++++ Dataset entries
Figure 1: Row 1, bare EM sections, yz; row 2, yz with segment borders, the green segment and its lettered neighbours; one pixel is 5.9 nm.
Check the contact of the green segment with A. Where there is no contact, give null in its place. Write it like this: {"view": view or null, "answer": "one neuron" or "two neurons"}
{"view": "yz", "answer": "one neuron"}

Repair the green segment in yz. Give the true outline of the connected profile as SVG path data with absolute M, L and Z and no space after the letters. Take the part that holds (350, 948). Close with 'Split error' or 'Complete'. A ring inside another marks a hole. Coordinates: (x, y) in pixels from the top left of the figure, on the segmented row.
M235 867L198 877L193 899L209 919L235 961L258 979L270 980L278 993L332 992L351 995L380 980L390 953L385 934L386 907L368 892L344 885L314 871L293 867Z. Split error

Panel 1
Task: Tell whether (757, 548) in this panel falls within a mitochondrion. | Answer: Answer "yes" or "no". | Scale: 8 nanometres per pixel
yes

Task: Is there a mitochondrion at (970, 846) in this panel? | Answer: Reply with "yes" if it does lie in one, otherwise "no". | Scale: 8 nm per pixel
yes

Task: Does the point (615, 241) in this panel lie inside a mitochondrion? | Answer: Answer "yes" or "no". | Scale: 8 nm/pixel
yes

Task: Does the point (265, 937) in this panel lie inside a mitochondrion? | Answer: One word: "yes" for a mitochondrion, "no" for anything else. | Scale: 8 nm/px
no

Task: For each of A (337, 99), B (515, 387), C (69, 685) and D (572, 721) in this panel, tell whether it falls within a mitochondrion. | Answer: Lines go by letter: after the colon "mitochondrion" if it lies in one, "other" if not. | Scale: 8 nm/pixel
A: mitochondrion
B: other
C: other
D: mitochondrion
++++++++
Nothing but the lines from the line that contains "Task: Does the point (265, 937)" to the last line of the records above should appear in the answer; please copy them exactly.

* Written solution
Task: Does the point (265, 937) in this panel lie inside a mitochondrion? | Answer: One word: "yes" for a mitochondrion, "no" for anything else. | Scale: 8 nm/px
no

Task: For each of A (337, 99), B (515, 387), C (69, 685) and D (572, 721) in this panel, tell whether it falls within a mitochondrion. | Answer: Lines go by letter: after the colon "mitochondrion" if it lies in one, "other" if not. | Scale: 8 nm/pixel
A: mitochondrion
B: other
C: other
D: mitochondrion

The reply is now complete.